----- DATA SHOWN -----
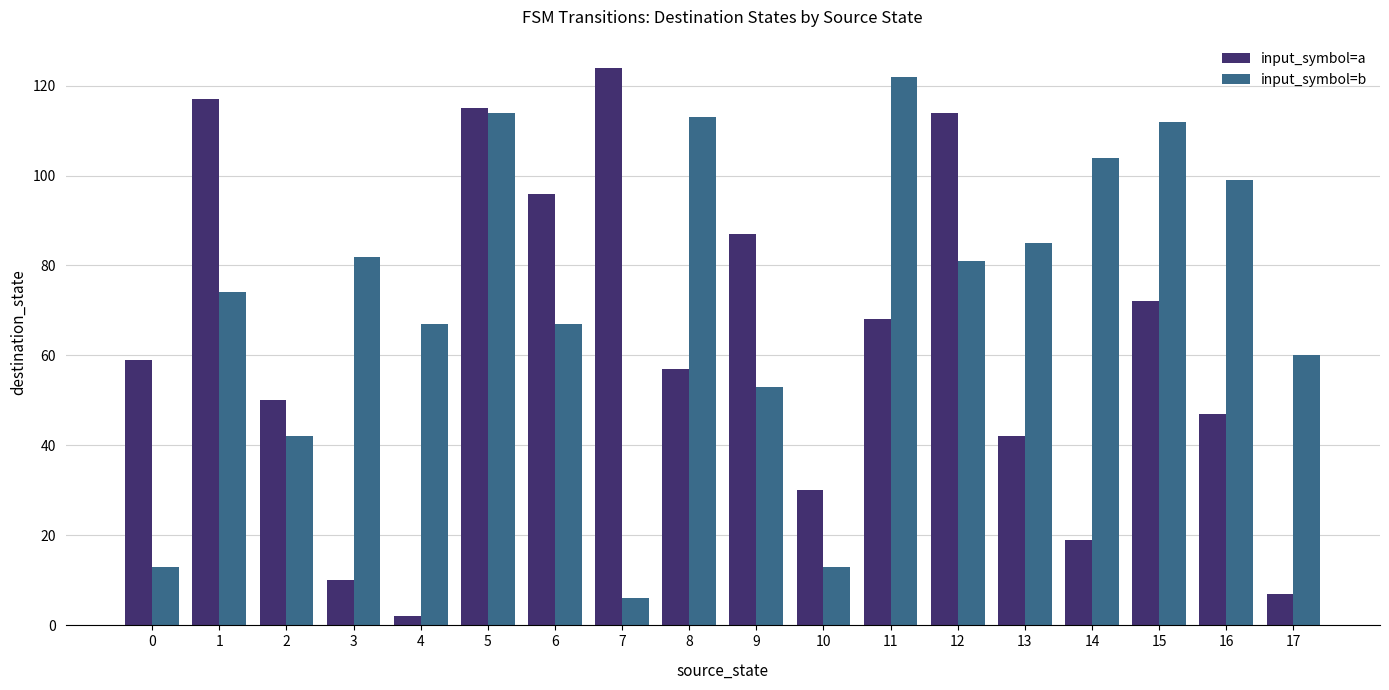

At how many categories does at least one series exceed 39?

17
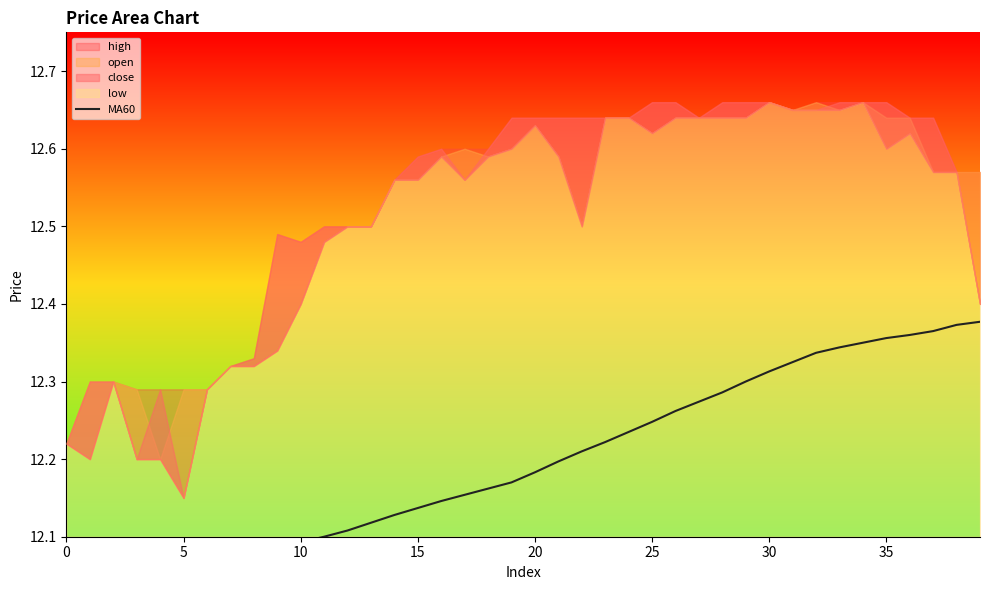

What is the label of the 18th point from the right?

22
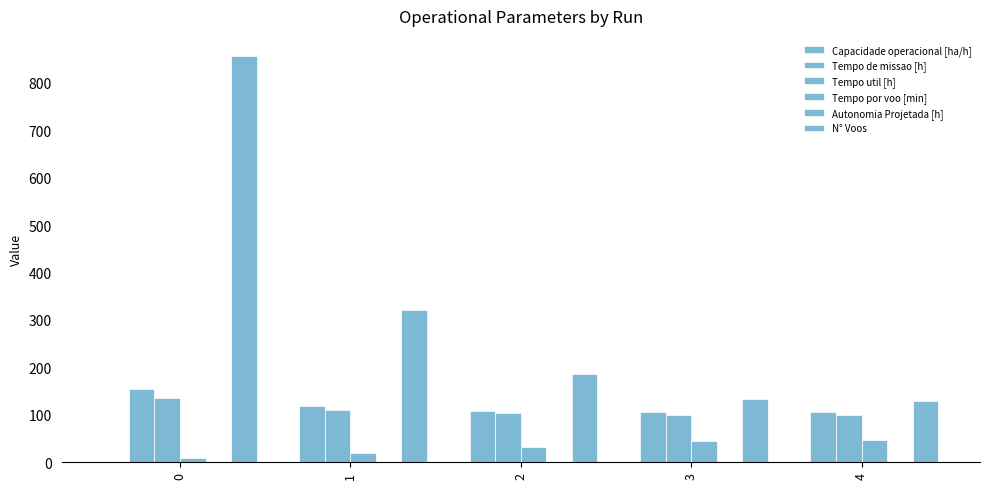

Where is Tempo por voo [min] nearest to the value 27?

2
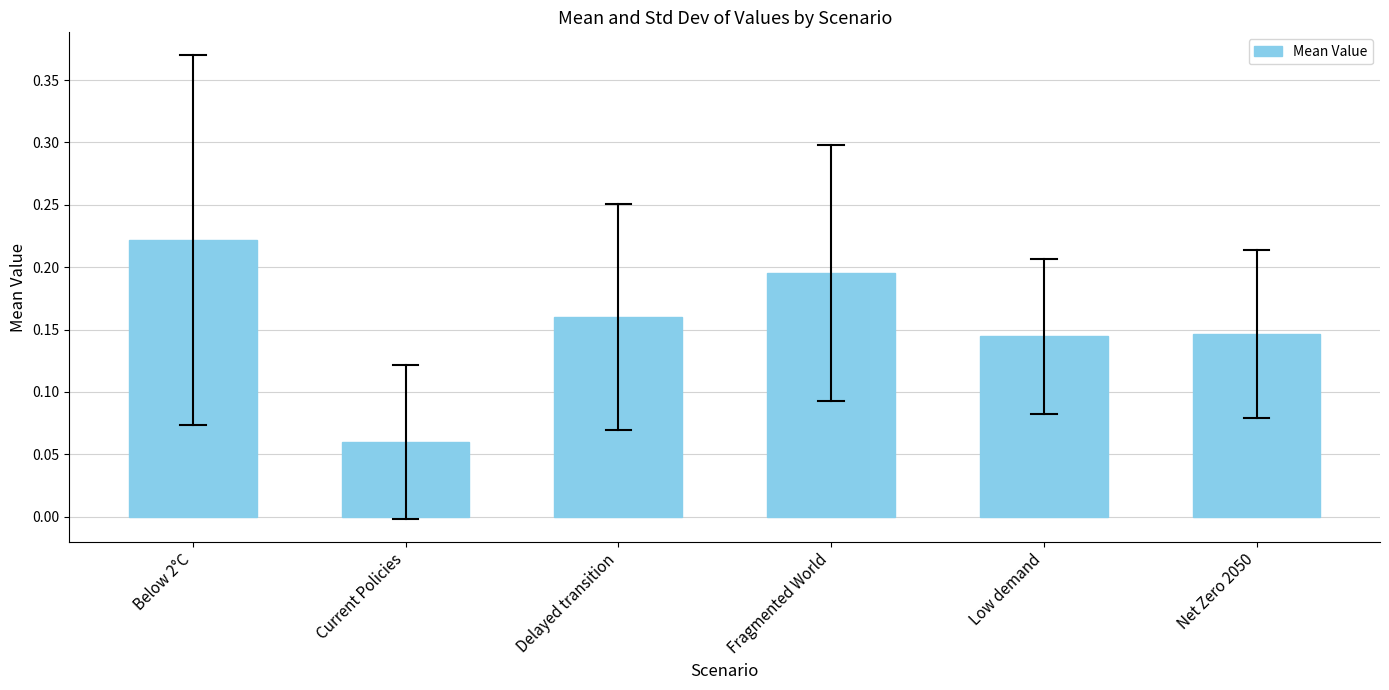

Between Fragmented World and Delayed transition, which is larger?

Fragmented World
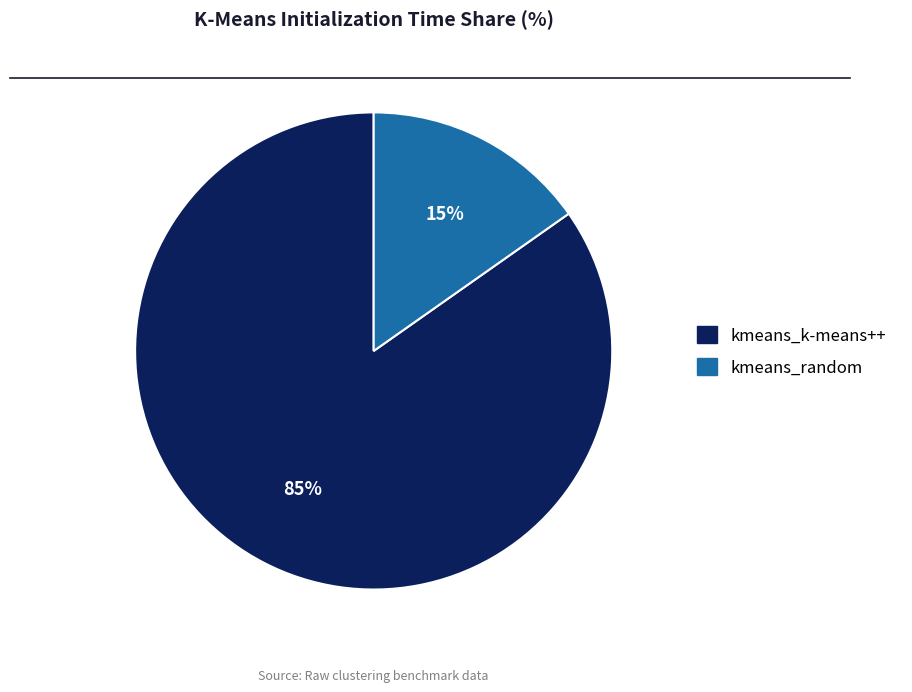

To the nearest percent, what percentage of the pie is kmeans_k-means++?

85%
-----
> _EXERCISE DIRECTIONS_: Copy the entries above word for word, starting at the line that contains "What is the" and ending with the final line of the entries. Leave out the pictures.

> _SOLVED PROBLEM_:
What is the label of the 18th point from the right?

22

Where is Tempo por voo [min] nearest to the value 27?

2

Between Fragmented World and Delayed transition, which is larger?

Fragmented World

To the nearest percent, what percentage of the pie is kmeans_k-means++?

85%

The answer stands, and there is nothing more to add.